(REQUEST):
Reproduce each of the items below line for line, keeping every character unchanged.

(Items drawn from a dataset):
□ □ □

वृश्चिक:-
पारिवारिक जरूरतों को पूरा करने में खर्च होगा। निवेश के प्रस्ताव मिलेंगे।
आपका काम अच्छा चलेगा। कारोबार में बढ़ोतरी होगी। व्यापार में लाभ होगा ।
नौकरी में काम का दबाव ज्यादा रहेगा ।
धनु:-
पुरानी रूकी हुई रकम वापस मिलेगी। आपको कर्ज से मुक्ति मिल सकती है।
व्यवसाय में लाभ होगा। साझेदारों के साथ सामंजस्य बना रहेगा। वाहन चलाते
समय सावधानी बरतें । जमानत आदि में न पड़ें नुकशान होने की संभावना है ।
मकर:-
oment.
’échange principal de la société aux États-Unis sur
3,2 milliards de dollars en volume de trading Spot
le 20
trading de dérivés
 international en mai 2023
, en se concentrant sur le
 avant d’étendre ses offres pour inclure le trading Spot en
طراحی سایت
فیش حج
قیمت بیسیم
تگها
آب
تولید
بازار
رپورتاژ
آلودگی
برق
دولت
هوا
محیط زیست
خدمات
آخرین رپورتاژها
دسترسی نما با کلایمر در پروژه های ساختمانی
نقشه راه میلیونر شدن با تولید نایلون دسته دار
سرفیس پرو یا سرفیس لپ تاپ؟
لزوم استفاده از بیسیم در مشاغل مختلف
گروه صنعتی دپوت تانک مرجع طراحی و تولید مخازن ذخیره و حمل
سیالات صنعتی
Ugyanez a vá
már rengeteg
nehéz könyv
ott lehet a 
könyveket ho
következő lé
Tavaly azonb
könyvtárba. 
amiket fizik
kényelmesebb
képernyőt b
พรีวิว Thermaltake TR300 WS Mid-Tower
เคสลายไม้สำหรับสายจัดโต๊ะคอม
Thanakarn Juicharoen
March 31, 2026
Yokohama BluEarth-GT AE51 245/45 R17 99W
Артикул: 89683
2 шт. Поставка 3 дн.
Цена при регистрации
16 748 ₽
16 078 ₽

□ □ □

(SOLUTION FOR THIS EXERCISE):
वृश्चिक:-
पारिवारिक जरूरतों को पूरा करने में खर्च होगा। निवेश के प्रस्ताव मिलेंगे।
आपका काम अच्छा चलेगा। कारोबार में बढ़ोतरी होगी। व्यापार में लाभ होगा ।
नौकरी में काम का दबाव ज्यादा रहेगा ।
धनु:-
पुरानी रूकी हुई रकम वापस मिलेगी। आपको कर्ज से मुक्ति मिल सकती है।
व्यवसाय में लाभ होगा। साझेदारों के साथ सामंजस्य बना रहेगा। वाहन चलाते
समय सावधानी बरतें । जमानत आदि में न पड़ें नुकशान होने की संभावना है ।
मकर:-
oment.
’échange principal de la société aux États-Unis sur
3,2 milliards de dollars en volume de trading Spot
le 20
trading de dérivés
 international en mai 2023
, en se concentrant sur le
 avant d’étendre ses offres pour inclure le trading Spot en
طراحی سایت
فیش حج
قیمت بیسیم
تگها
آب
تولید
بازار
رپورتاژ
آلودگی
برق
دولت
هوا
محیط زیست
خدمات
آخرین رپورتاژها
دسترسی نما با کلایمر در پروژه های ساختمانی
نقشه راه میلیونر شدن با تولید نایلون دسته دار
سرفیس پرو یا سرفیس لپ تاپ؟
لزوم استفاده از بیسیم در مشاغل مختلف
گروه صنعتی دپوت تانک مرجع طراحی و تولید مخازن ذخیره و حمل
سیالات صنعتی
Ugyanez a vá
már rengeteg
nehéz könyv
ott lehet a 
könyveket ho
következő lé
Tavaly azonb
könyvtárba. 
amiket fizik
kényelmesebb
képernyőt b
พรีวิว Thermaltake TR300 WS Mid-Tower
เคสลายไม้สำหรับสายจัดโต๊ะคอม
Thanakarn Juicharoen
March 31, 2026
Yokohama BluEarth-GT AE51 245/45 R17 99W
Артикул: 89683
2 шт. Поставка 3 дн.
Цена при регистрации
16 748 ₽
16 078 ₽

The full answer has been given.